Timothy Ray Brown, the first person to be cured of HIV, has died after battling leukemia for five months.

In 2006 doctors diagnosed Brown with leukaemia but a complicated and life-threatening bone marrow transplant cured him of HIV in 2007.

Known as the “Berlin patient”, the 54-year-old remained clear of HIV for more than a decade but has died after his cancer sadly returned.

Brown had lived in California receiving hospice care up until his death.

His partner, Tim Hoeffgen, announced Brown’s death on Facebook after going public with his illness only recently.

“It is with great sadness that I announce that Timothy passed away… this afternoon surrounded by myself and friends, after a five-month battle with leukaemia,” he wrote.

International AIDS Society President Adeeba Kamarulzaman said he was mourning Brown “with a profoundly heavy heart”.

“We owe Timothy and his doctor, Gero Huetter, a great deal of gratitude for opening the door for scientists to explore the concept that a cure for HIV is possible,” Professor Kamarulzaman said.

Australian HIV specialist Sharon Lewin, a professor at the Doherty Institute, said Brown was “a champion and advocate for keeping an HIV cure on the political and scientific agenda”.
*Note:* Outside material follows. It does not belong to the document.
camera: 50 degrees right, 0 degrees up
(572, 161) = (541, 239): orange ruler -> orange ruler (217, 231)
“It is [our] hope that one day we can honour his legacy with a safe, cost-effective and widely accessible strategy to achieve HIV remission and cure,” she said.
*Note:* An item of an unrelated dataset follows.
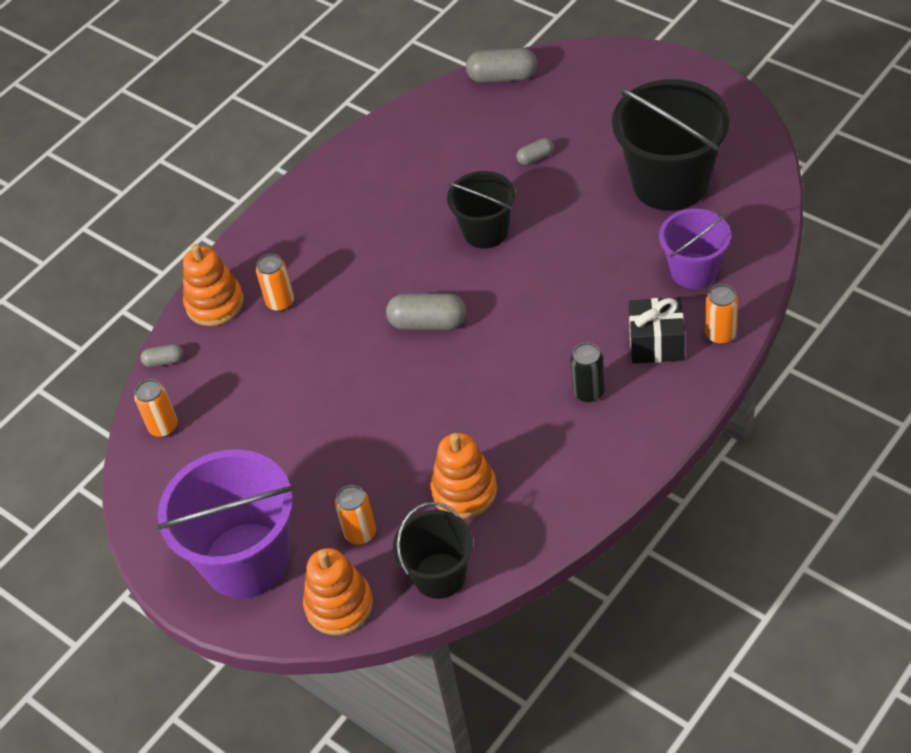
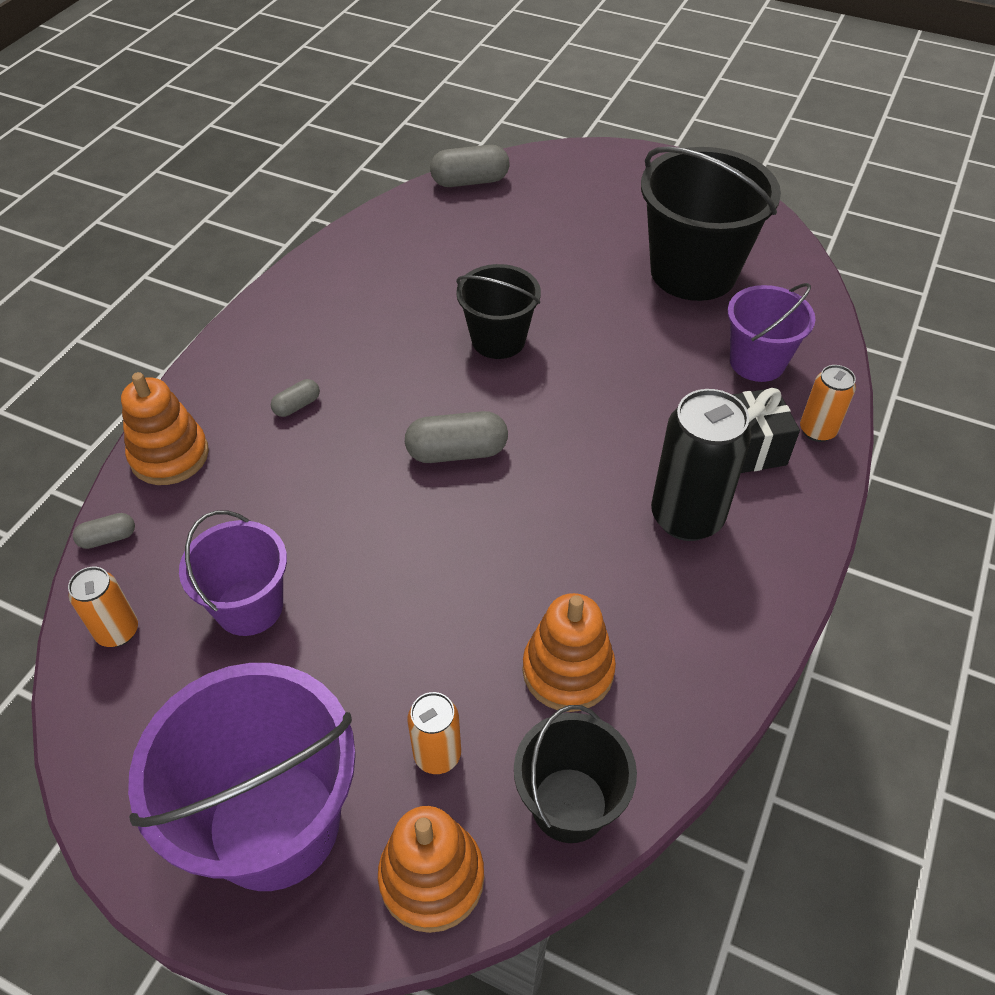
camera: 20 degrees left, 0 degrees up
(254, 421) = (249, 606): none -> purple bucket
(280, 302) = (258, 446): orange can -> none
(535, 157) = (532, 257): grey capsule -> grey capsule (297, 406)
(588, 392) = (686, 517): black can -> black can, size x1.84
Timothy Ray Brown says to ‘keep fighting for a HIV cure for everyone’

Timothy Ray Brown, a US citizen who previously lived in Berlin, found out he had HIV in 1995. Then in 2006, doctors diagnosed him with leukaemia while in Germany.
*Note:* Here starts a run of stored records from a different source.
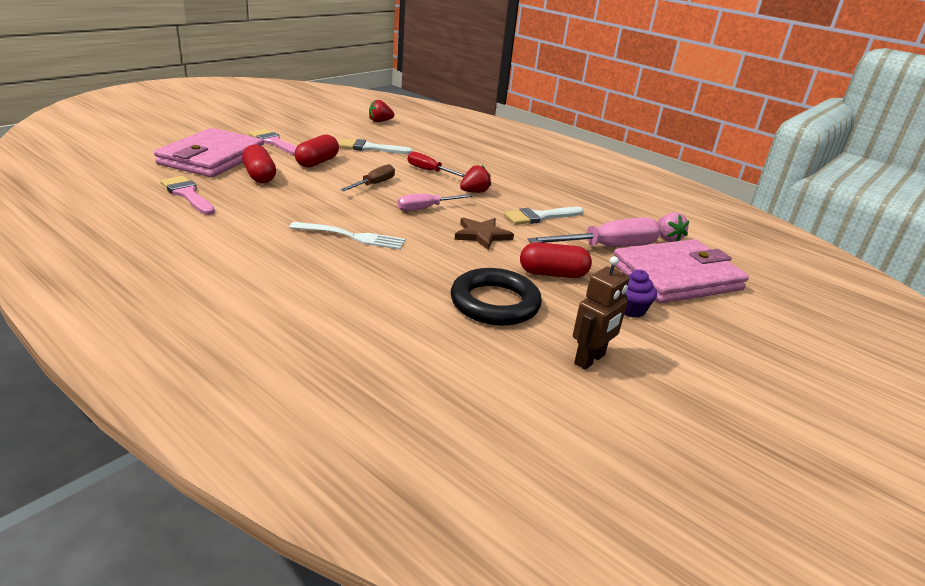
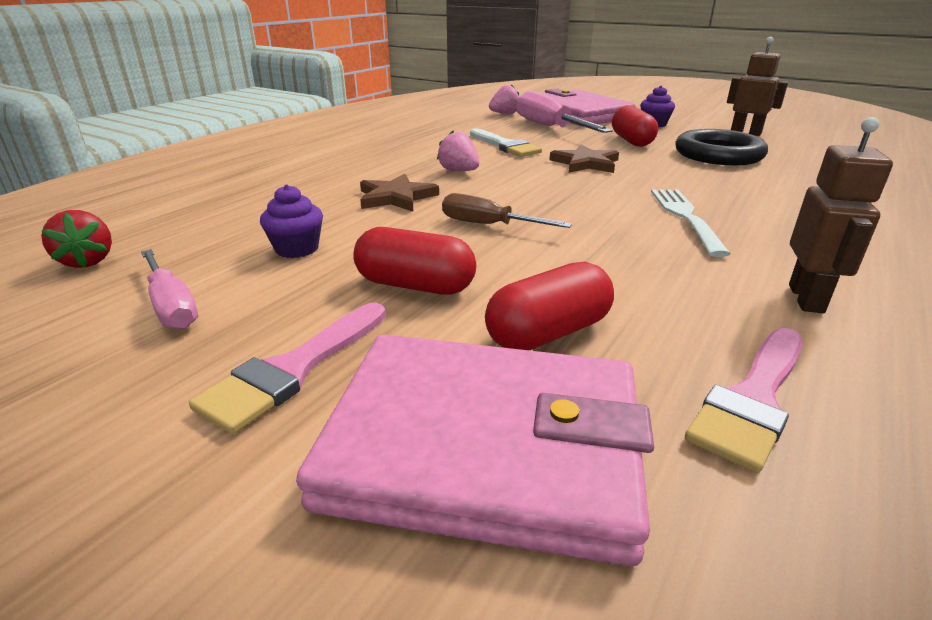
camera: 95 degrees left, 0 degrees up
(233, 231) = (806, 298): none -> brown robot
(370, 148) = (297, 249): white brush -> purple cupcake
(425, 208) = (543, 189): pink screwdriver -> pink screwdriver (172, 306)
(429, 171) = (396, 197): red screwdriver -> brown star
(474, 192) = (459, 171): red strawberry -> pink strawberry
Doctors performed two complicated and life-threatening bone marrow transplants on Brown in 2007 and 2008.

The transplants used stem cells from a donor with a rare gene mutation, CCR5, giving natural HIV resistance.

Since then, Brown repeatedly tested negative for HIV in a major scientific first. Scientists reported the donor’s HIV resistant cells had transferred to Brown.

But donors with the CCR5 gene mutation are extremely rare, and the transplant Brown received was medically risky.

Brown became known as the “Berlin Patient”. Since then he helped doctors and scientists gain vital insight into HIV.

Brown’s partner, Tim Hoeffgen, met him in 2013 and he had stayed at Brown’s side ever since.

Earlier this month he told the Los Angeles Blade Brown was “a person you can’t help loving. He’s so sweet.”

He said Brown had also become an “ambassador of hope” in the decades-long fight against HIV.

“I have asked him what he wants me to tell people [about his situation],” he said.

“He said, ‘Tell people to keep fighting. Fight for a cure for HIV that works for everyone. I never wanted to be the only one.’

“I love him so much, I will gladly carry his message and his legacy.”